# jails and ansible



## Alain De Vos (Aug 25, 2021)

This is rather an open question. 
I have a jail, i have ansible installed.
To which use can , or do you use ansible, to do what, in the jail.
Maybe you have interesting uses.


----------



## sko (Aug 25, 2021)

I once had all of our infrastructure services (e.g. dns slaves, dhcp, radius) set up and managed via ansible.
Each type of service was defined in a playbook, config in git repositories (some with branches for each instance or site if necessary) and e.g. the jail/zone setup boilerplate was defined in other playbooks.
This way the whole installation of a jail or zone for such a service could be performed fully automated. Some jails even ran ansible in pull-configuration (via cron) to automatically pull config updates and e.g. DNS entries and firewall rules got updated upon setup of the new service.

At the time I thought this is a good strategy for disaster-recovery as I could basically spin up all essential services fully automated within a few minutes. OTOH our infrastructure isn't THAT huge and with template jails and configs that reside in git repos anyways, doing it manual won't take that long to justify the overhead and extra time I often had to spend to get/keep this working. Especially because a lot of FreeBSD/Jail/smartOS/zones-related modules had inconsistencies, quirks, bugs or were simply broken and more than once a simple "just add this small thing to the playbook" ended in hour-long bugfixing sessions or even complete rewrites of modules (usually in shell or perl because I absolutely hate Python...)
Plus with basejails and zfs snapshots backups are extremely cheap and simple and just as fast to restore, so my motivation to keep/get this working dwindled more and more...

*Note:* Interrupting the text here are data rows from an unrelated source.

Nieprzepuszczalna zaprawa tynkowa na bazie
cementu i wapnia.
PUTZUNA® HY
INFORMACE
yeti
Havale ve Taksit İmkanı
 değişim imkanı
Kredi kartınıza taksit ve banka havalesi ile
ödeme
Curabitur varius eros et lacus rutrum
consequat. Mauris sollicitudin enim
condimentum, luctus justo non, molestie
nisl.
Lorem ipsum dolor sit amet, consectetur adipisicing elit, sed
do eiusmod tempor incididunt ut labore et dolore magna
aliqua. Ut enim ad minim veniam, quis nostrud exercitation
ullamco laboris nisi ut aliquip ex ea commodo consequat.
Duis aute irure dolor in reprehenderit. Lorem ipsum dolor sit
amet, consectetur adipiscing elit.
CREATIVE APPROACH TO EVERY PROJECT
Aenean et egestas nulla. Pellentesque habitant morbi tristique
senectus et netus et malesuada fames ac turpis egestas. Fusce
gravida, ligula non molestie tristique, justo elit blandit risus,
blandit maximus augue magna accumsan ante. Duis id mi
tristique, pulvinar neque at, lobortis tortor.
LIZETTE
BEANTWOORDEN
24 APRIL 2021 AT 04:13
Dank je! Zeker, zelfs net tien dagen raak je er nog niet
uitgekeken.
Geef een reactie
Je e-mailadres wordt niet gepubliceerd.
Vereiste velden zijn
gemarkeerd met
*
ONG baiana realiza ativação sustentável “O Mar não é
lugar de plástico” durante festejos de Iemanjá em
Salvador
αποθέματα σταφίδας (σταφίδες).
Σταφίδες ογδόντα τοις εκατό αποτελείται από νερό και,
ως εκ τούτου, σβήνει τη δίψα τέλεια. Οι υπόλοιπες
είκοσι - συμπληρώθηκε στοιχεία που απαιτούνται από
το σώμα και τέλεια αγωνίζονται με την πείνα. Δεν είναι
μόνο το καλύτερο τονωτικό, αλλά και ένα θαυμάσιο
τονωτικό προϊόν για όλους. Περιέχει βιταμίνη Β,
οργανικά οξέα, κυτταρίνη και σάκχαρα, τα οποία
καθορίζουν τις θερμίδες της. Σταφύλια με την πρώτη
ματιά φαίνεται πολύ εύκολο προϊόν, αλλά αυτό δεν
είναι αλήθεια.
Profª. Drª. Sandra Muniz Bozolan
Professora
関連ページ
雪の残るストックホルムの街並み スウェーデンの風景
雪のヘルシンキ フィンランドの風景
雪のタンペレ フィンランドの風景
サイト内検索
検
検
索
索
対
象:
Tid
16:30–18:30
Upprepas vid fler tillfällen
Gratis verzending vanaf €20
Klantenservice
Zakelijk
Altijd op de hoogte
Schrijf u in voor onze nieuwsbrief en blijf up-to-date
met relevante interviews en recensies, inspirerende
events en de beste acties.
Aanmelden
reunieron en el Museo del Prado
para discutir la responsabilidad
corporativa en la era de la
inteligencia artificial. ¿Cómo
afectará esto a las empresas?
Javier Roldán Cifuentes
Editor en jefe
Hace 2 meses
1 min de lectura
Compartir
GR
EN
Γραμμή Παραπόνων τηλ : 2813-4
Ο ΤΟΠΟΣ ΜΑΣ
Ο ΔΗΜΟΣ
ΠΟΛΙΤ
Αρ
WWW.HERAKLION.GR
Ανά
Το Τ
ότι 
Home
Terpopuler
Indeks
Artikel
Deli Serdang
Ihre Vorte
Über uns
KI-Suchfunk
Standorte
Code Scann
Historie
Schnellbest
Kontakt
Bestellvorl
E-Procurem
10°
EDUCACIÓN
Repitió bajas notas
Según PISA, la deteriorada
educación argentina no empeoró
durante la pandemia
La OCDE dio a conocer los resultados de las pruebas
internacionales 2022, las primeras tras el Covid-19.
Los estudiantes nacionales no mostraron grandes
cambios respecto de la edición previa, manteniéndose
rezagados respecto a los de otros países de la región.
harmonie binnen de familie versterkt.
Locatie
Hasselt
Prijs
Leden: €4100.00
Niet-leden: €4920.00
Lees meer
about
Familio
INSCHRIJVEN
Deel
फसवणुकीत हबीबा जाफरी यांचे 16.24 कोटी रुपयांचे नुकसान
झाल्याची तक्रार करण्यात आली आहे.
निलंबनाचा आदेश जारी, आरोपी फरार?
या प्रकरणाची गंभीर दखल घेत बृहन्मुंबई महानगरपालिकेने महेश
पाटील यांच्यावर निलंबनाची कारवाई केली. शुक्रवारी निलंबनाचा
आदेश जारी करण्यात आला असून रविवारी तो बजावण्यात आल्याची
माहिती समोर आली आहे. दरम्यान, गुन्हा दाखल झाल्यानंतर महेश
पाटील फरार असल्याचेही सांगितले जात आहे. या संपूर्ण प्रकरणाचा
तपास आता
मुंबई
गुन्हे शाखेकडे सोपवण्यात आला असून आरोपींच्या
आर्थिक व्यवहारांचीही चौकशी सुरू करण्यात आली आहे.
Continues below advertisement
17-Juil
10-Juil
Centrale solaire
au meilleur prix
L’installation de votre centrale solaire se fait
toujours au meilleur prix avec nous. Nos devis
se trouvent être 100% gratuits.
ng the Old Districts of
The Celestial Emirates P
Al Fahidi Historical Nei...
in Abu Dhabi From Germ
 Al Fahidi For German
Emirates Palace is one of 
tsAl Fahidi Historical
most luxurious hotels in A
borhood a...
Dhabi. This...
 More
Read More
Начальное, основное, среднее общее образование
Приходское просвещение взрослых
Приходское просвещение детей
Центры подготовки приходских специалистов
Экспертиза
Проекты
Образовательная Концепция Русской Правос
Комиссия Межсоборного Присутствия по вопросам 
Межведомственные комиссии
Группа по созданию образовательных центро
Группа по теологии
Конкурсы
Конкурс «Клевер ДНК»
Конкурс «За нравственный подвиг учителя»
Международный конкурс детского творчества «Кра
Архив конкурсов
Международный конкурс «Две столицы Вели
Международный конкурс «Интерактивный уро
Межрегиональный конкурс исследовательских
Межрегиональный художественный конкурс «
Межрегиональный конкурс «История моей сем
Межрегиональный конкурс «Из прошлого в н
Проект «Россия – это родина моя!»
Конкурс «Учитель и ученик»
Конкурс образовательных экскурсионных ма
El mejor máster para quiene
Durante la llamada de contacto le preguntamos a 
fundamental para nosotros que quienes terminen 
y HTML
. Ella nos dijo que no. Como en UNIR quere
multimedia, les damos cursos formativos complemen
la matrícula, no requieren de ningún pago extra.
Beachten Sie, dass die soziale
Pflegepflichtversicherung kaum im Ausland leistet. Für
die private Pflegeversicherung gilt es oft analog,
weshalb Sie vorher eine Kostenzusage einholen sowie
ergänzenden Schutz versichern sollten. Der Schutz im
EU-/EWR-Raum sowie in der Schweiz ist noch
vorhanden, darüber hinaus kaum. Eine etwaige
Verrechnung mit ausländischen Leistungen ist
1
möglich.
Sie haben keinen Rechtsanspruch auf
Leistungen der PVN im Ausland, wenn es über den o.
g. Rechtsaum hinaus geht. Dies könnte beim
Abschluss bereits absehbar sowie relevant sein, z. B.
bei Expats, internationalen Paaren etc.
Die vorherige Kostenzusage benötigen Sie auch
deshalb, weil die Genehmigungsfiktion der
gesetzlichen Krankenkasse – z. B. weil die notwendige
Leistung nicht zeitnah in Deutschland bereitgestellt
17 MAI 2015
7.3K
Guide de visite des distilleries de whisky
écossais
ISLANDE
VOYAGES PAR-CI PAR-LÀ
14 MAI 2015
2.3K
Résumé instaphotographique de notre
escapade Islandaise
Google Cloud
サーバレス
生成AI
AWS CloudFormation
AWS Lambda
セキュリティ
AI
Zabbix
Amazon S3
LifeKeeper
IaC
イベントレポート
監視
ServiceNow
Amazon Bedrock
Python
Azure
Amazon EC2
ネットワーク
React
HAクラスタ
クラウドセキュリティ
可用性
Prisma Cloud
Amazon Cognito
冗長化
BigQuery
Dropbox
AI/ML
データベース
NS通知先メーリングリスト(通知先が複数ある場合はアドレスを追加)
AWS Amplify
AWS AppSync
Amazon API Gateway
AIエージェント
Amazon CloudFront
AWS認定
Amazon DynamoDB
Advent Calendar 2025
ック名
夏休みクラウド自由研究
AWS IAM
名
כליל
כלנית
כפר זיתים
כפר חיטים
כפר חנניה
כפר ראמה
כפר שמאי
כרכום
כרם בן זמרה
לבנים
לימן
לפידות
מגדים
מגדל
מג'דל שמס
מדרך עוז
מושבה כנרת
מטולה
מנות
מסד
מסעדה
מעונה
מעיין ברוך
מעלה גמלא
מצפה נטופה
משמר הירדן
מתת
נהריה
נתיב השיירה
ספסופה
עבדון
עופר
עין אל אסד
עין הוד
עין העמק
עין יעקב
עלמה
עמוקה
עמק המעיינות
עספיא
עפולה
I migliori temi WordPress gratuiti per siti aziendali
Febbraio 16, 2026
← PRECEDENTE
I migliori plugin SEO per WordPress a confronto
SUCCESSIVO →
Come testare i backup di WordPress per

In theory ansible (or any other orchestration/configuration management system) is really nice to automate and at the same time document everything in your network. If you have a lot of boilerplate stuff on a daily basis going on, this stuff truly shines and will save you a lot of time and prevent errors.
If you have a relatively static network and server landscape, and most servers and service installs are unique, I'd say just install and manage them by hand and put configurations in version control (e.g. git) together with their documentation. Even if you have to reinstall some of them once or twice a year, this is still quicker than the hours spent building and maintaining an orchestration system.


----------



## soupbowl (Jan 2, 2022)

sko said:


> OTOH our infrastructure isn't THAT huge and with template jails and configs that reside in git repos anyways, doing it manual won't take that long to justify the overhead and extra time I often had to spend to get/keep this working. Especially because a lot of FreeBSD/Jail/smartOS/zones-related modules had inconsistencies, quirks, bugs or were simply broken and more than once a simple "just add this small thing to the playbook" ended in hour-long bugfixing sessions or even complete rewrites of modules (usually in shell or perl because I absolutely hate Python...)
> Plus with basejails and zfs snapshots backups are extremely cheap and simple and just as fast to restore, so my motivation to keep/get this working dwindled more and more...



I setup my whole environment around ansible, when I actually needed to rebuild things my ansible scripts always needed to be reworked and I would always find
more problems to fix with ansible. I converted everything back to basic shell scripts and using 'Bastille files' and they've been far more stable for me but they also have their own trade offs.

As for what I did with ansible: I run most my services in jails, samba, nginx, matrix synapse chat. I used ansible to automate/document each services setup as well as for making
test enviroments. I still do the same but I use a basic install.sh script for my host system and jails I converted to using bastille for jail automation.


----------



## sko (Jan 3, 2022)

Thanks for reminding me of Bastille!
IIRC I took a short look at it a few years ago when it was in a very early stage and completely forgot about it. This looks really nice now - extremely simple and effective and easy to integrate in/switch to from my current workflow. I think I'll give it a try on one of my jailhosts.